6 stycznia 2012

Pochwalę się troszkę i na bogato...

Najpierw się pochwalę. ;) Mam piękne stempelki takie o jakich dawno marzyłam a nie mogłam znaleźć w Polsce. W ruch poszedł photoshop i corel. Moja pomysłowość i trochę zasobów internetowych. Stworzyłam projekt stempelków swoich własnych niepowtarzalnych. Jak na razie to pół sukcesu są na papierze, ale jak z nich zrobić prawdziwe stempelki do odbijania a nie drukowania;).  I tu z pomocą przyszła mi Żabcia prowadząca sklepik "Lemoniade". Dzięki jej praktycznym podpowiedziom, cierpliwości i doświadczeniu tak wygląda efekt końcowy :


Jest też mój personalny stempelek.
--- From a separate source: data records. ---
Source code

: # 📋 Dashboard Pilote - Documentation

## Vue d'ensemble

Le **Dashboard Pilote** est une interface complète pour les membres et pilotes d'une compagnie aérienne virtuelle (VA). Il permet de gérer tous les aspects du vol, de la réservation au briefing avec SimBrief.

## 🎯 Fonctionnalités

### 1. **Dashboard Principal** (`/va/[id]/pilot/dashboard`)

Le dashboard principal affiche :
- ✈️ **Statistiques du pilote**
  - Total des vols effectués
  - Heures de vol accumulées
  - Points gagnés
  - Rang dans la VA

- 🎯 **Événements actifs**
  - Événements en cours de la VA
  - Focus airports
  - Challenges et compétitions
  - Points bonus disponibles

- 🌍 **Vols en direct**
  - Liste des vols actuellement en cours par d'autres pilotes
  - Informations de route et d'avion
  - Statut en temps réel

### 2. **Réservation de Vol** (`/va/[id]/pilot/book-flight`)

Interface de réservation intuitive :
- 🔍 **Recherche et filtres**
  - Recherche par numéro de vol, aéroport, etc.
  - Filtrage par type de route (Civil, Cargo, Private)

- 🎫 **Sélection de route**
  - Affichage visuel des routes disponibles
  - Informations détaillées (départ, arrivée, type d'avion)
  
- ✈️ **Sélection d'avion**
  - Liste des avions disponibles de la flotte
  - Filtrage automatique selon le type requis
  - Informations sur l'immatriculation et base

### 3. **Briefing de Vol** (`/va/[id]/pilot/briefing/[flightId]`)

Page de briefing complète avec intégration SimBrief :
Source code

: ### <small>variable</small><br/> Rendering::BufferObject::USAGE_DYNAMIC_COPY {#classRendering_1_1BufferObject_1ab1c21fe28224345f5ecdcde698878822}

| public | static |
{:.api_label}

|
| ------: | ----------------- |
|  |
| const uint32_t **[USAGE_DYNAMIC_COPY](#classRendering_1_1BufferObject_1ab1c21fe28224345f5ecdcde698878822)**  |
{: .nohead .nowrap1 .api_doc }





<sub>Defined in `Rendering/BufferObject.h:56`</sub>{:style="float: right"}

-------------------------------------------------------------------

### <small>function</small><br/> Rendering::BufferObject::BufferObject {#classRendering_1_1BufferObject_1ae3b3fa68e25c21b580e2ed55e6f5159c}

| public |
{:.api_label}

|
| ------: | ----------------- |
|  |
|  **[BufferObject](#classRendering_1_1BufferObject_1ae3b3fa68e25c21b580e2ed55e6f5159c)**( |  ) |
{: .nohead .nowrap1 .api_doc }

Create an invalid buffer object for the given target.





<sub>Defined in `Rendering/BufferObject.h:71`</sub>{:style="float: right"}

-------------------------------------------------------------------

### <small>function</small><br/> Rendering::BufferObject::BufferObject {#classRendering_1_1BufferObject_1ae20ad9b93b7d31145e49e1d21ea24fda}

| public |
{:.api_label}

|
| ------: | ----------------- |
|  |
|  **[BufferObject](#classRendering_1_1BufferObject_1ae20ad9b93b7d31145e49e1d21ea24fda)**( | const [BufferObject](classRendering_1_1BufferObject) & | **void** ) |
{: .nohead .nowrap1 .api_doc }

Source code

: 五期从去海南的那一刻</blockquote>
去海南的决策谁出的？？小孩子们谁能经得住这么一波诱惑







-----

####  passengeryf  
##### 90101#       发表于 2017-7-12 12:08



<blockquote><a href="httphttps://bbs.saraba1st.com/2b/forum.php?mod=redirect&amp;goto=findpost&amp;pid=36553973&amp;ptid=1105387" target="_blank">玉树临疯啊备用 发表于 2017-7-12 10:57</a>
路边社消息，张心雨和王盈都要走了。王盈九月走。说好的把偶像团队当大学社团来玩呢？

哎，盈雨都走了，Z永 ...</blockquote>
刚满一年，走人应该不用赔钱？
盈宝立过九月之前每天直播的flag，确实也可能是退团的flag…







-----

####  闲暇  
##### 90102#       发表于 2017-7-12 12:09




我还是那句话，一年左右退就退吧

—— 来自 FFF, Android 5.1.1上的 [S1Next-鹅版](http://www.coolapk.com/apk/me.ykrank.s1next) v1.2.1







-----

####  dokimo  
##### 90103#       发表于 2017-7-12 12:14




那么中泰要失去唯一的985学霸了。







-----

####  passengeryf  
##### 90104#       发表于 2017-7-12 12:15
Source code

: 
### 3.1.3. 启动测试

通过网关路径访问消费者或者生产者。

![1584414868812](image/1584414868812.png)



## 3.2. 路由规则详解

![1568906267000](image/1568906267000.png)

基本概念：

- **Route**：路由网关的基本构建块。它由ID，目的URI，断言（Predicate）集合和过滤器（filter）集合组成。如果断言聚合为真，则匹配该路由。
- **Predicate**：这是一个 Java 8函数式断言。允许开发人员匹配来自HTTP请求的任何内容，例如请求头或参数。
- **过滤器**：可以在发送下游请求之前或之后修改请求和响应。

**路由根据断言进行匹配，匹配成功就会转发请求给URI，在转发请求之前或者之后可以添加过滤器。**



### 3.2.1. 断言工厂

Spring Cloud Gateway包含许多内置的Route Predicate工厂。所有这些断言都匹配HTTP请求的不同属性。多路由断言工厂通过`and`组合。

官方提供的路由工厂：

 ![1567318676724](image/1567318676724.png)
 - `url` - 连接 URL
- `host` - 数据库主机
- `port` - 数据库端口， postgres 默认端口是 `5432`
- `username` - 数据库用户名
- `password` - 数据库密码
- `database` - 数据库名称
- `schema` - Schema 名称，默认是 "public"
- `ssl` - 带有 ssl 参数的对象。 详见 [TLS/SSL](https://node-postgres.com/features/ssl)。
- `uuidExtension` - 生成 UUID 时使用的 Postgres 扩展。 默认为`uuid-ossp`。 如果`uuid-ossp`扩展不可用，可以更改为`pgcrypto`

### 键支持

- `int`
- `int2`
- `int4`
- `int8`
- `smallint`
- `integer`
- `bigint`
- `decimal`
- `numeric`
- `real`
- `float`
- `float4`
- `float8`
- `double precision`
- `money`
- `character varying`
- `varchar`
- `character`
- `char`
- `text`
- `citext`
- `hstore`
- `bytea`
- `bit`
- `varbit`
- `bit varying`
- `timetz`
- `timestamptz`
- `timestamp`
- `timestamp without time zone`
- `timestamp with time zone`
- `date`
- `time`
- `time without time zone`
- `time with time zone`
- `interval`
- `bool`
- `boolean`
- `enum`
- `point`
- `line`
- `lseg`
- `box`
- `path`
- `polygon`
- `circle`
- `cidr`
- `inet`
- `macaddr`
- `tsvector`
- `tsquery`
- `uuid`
Niestety na zdjęciu folię troszkę "sfatygowałam" ciągłym wyciąganiem i głaskaniem ;) A tak spisują się moje stempelki w praktyce. Karteczka bardzo bogata i wycinana.


Materiałoznastwo przedstawiłam na firmowym blogu CraftHouse, gdzie serdecznie zapraszam :)
Więcej szczegółów zdjęciowych można znaleźć w picasowej galerii.

6 komentarze :

o i super...powinni je za twoim pozwoleniem wprowadzić w obieg!!!! a jaka genialna kartka z nich wyszła!!!!:)

Są cudowne =]
Nieśmiało powiem, że mogłabym je chcieć =]

kartka jest obłędna,mam nadzieję,że Czeko i Moriony znalazły już swoje gały...hihih...stempelki zuper-zdolniacha z Ciebie.Ten personalny jest wspaniały-pora pomyśleć o swoim :)

Wow!!! Boska kartelucha!!!
Jestem nią zachwycona :)))
Uwielbiam te warstwy i tonę dodatków :D
:***

Niesamowita i ile warstw, dodatków, stempelków...

ile warstw! pięknie, nie mogę się napatrzeć!